The outcome — at 6 months across all qualifications
| Before (FY24 baseline) | After (6 months in production) | |
|---|---|---|
| Submissions graded per week | ~3,400 | ~3,600 (within enrolment growth) |
| Trainer time per submission | ~18 min | ~5 min |
| Trainers added in period | n/a | 0 |
| Trainer-satisfaction score (internal survey) | 6.2 / 10 | 8.4 / 10 |
| Trainer-adjustment-to-draft rate | n/a | 23% (system surfaces a starting point, trainer adjusts) |
| Cost per assessment graded (model + infra) | n/a | A$0.06 |
| ASQA audit findings on AI-assisted grading | n/a | 0 (audit conducted month 5) |
The 23% trainer-adjustment rate is the metric the CEO most often cites. The trainers were not rubber-stamping the AI. They were exercising professional judgement on roughly one in four submissions, which is roughly what they did before — but now without the typing overhead.
The thing my trainers told me they wanted back was time to write good feedback. They had been writing rubric-shaped feedback because that was all they had time for. Now they write useful feedback.
— CEO, Registered Training Organisation
What we'd do differently
Per-trainer voice calibration earlier. We calibrated trainer voice in week ten using five sample submissions per trainer. We should have done this in week one. The early-pilot trainers found the feedback drafts impersonal until calibration landed.

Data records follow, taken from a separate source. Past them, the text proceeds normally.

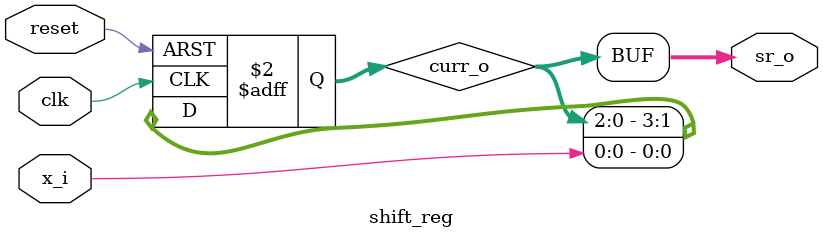
<source format=sv>
module shift_reg(
        input     wire        clk,
        input     wire        reset,
        input     wire        x_i,      // Serial input

        output    wire[3:0]   sr_o
    );
    logic [3:0] curr_o;
    assign sr_o = curr_o;
    
    
    always_ff @(posedge clk, posedge reset) begin
        if (reset) begin
            curr_o <= 4'b0;
        end
        else
            curr_o <= {curr_o[2:0], x_i};
    
    end
    
    
endmodule

</source>
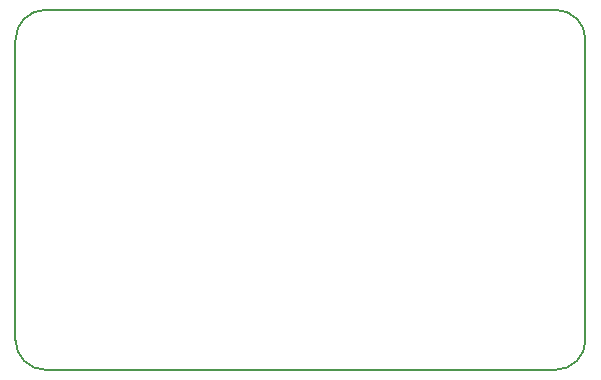
<source format=gm1>
%TF.GenerationSoftware,KiCad,Pcbnew,(5.1.8)-1*%
%TF.CreationDate,2021-04-18T19:42:35-04:00*%
%TF.ProjectId,AndrewPowerbank,416e6472-6577-4506-9f77-657262616e6b,rev?*%
%TF.SameCoordinates,Original*%
%TF.FileFunction,Profile,NP*%
%FSLAX46Y46*%
G04 Gerber Fmt 4.6, Leading zero omitted, Abs format (unit mm)*
G04 Created by KiCad (PCBNEW (5.1.8)-1) date 2021-04-18 19:42:35*
%MOMM*%
%LPD*%
G01*
G04 APERTURE LIST*
%TA.AperFunction,Profile*%
%ADD10C,0.200000*%
%TD*%
G04 APERTURE END LIST*
D10*
X33867600Y-102286803D02*
X77047599Y-102286803D01*
X79587599Y-99746803D02*
G75*
G02*
X77047599Y-102286803I-2540000J0D01*
G01*
X33867600Y-102286803D02*
G75*
G02*
X31327600Y-99746803I0J2540000D01*
G01*
X31327600Y-74346804D02*
X31327600Y-99746803D01*
X33867600Y-71806804D02*
X77047599Y-71806804D01*
X79587599Y-74346804D02*
X79587599Y-99746803D01*
X77047599Y-71806804D02*
G75*
G02*
X79587599Y-74346804I0J-2540000D01*
G01*
X31327600Y-74346804D02*
G75*
G02*
X33867600Y-71806804I2540000J0D01*
G01*
M02*

</source>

Map AQF before unit-of-competency. We mapped unit-of-competency first, AQF level second. AQF should have been the framing — it's the scaffolding that ASQA audits against, and it would have made the assessment-criteria mapping cleaner.
What we didn't do
We didn't make any competency decision. We didn't process any submission without the trainer-finaliser step. We didn't deploy the system on summative assessments before the formative-assessment pilot had completed.
The most consequential design decision was the routing-queue UI: the trainer sees the system-drafted grade and feedback alongside the raw learner submission, with side-by-side scrolling. The trainer never sees the AI draft alone. This was the artefact ASQA spent the longest reviewing during the audit. They signed it off in writing.